VLLM测试
本文最后更新于 2025年7月22日 晚上
1. 数据集
imdb影评情感分析数据集:http://ai.stanford.edu/~amaas/data/sentiment/
csv文件,格式类似如下:
review | sentiment |
---|---|
text… | postive |
text… | negtive |
2. 测试
使用模型:NousResearch/Hermes-3-Llama-3.1-8B
使用显卡:单张H800
模型最大上下文限制为(prompt tokens + output tokens):131072
KV Cache计算器:https://lmcache.ai/kv_cache_calculator.html
2.1 离线吞吐量测试
2.1.1 测试1
为使用1条prompt,格式为n个text按换行符拼接+要求:
"text1\n text2\n ... For each line of the above comments, determine whether it is a positive or negative comment. Answer only postive or negative:\n"
同时限制output token为n
2.1.2 测试2
为使用n条prompt,格式为1个text+要求:
"text1\n For the above comment, determine whether it is a positive or negative comment. Answer only postive or negative:\n"
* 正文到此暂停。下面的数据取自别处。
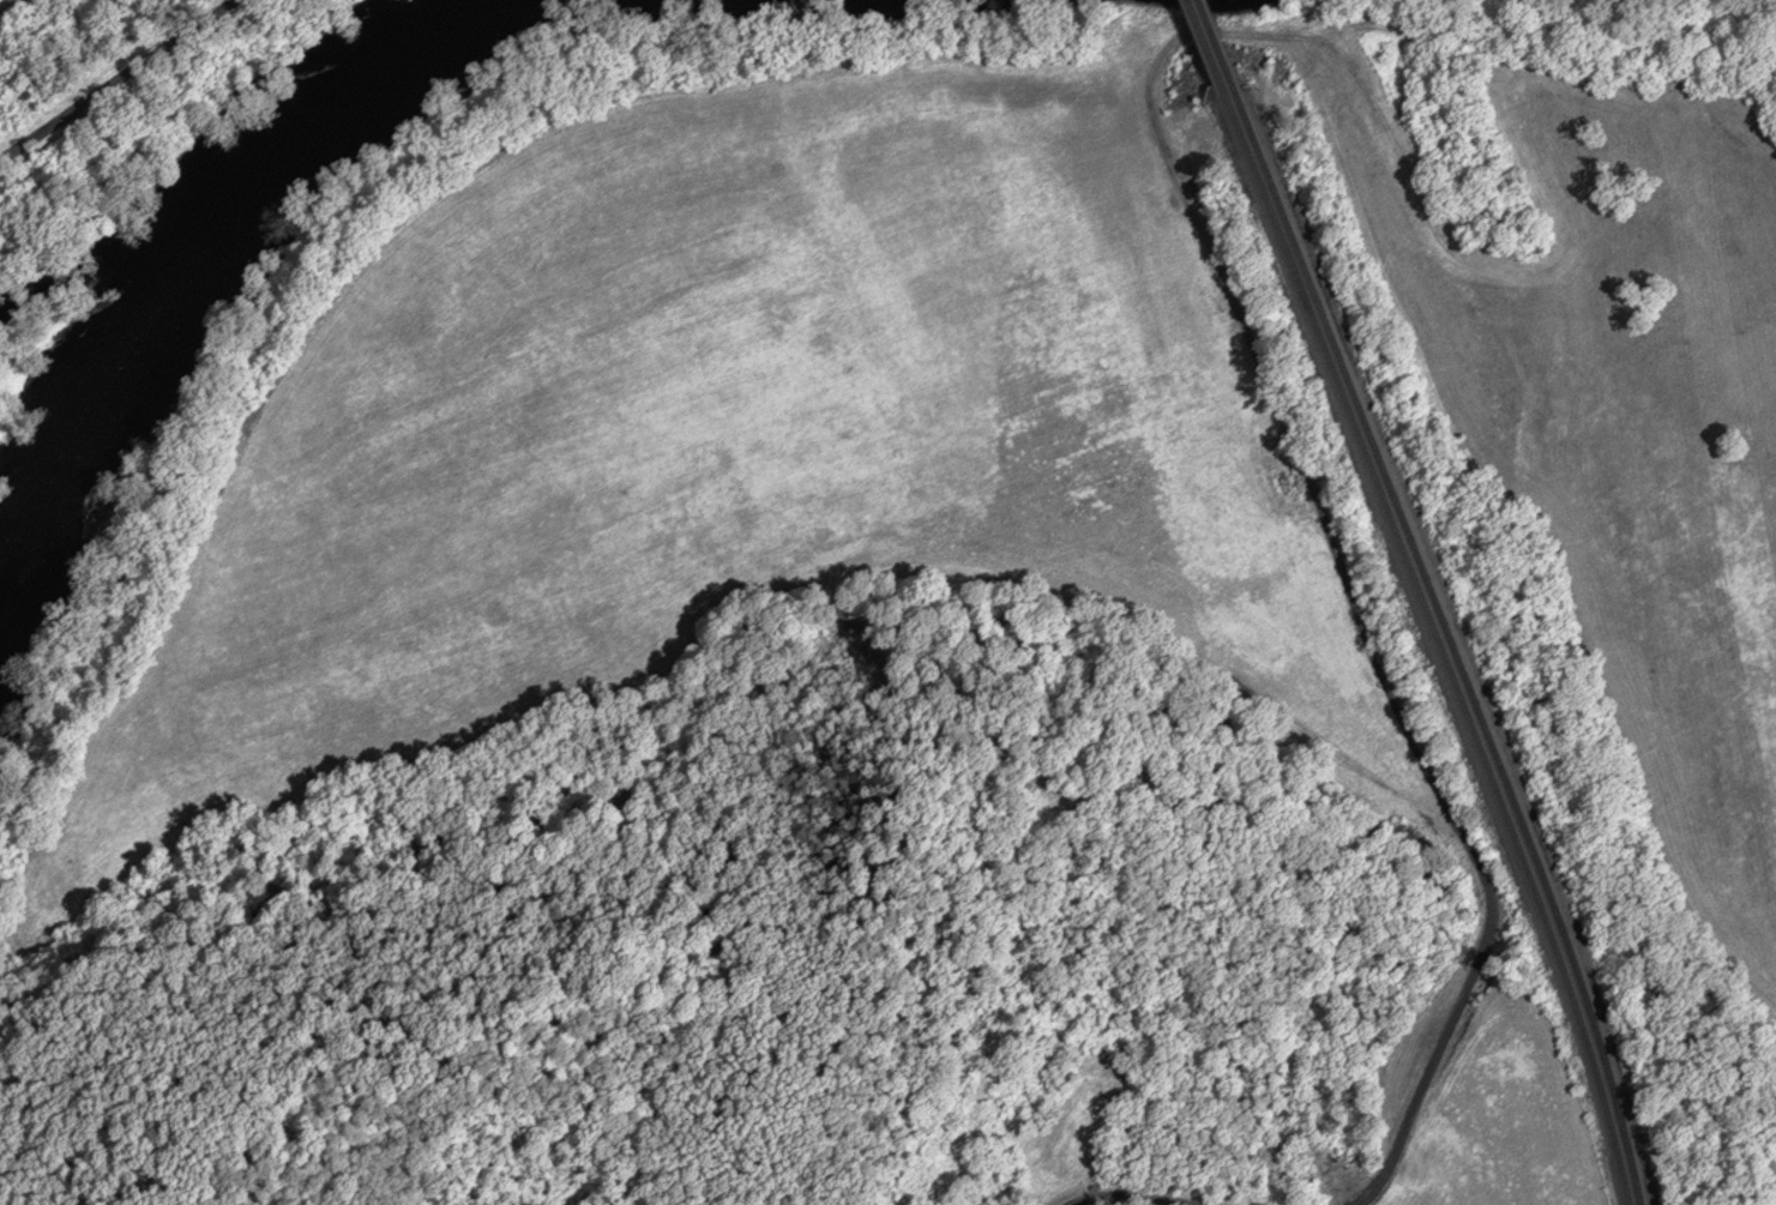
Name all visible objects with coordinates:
road: (8, 5)
railway: (1218, 44)
railway: (1207, 47)
road: (117, 79)
river: (175, 266)
railway: (1452, 643)
railway: (1441, 645)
"text2\n For the above comment, determine whether it is a positive or negative comment. Answer only postive or negative:\n"
...
同时限制每条output token为1
2.1.3 测试结果
n = 400(此时对于单条prompt来说可以认为几乎跑满了模型最大tokens限制)
测试1:
Throughput: 0.04 requests/s, 5058.22 total tokens/s, 16.80 output tokens/s
Total num prompt tokens: 120006
Total num output tokens: 400
测试2:
Throughput: 65.75 requests/s, 21299.52 total tokens/s, 65.75 output tokens/s
Total num prompt tokens: 129180
Total num output tokens: 400
n = 40
测试1:
Throughput: 1.02 requests/s, 11443.23 total tokens/s, 40.65 output tokens/s
Total num prompt tokens: 11220
Total num output tokens: 40
测试2:
Throughput: 73.27 requests/s, 22262.43 total tokens/s, 73.27 output tokens/s
Total num prompt tokens: 12114
Total num output tokens: 40
n = 4
测试1:
Throughput: 8.01 requests/s, 8118.47 total tokens/s, 32.03 output tokens/s
Total num prompt tokens: 1010
Total num output tokens: 4
测试2:
Throughput: 32.03 requests/s, 8648.41 total tokens/s, 32.03 output tokens/s
Total num prompt tokens: 1076
Total num output tokens: 4
测试2的吞吐均大于测试1
考虑prefill阶段,测试2的batchsize更大,不考虑prefix/kv cache复用的话,长prompt的prefill(n^2)肯定是没有多个短prompt(n)快的,测试1是没有优势的
如果使用对文本的kvcache复用(可以重复交两个一样的请求,然后利用prefix机制来复用),此时在计算量上才能显现测试1的优势,因为测试1的prompt tokens数是小于测试2的(basic prompt内部的交叉注意力会多次计算)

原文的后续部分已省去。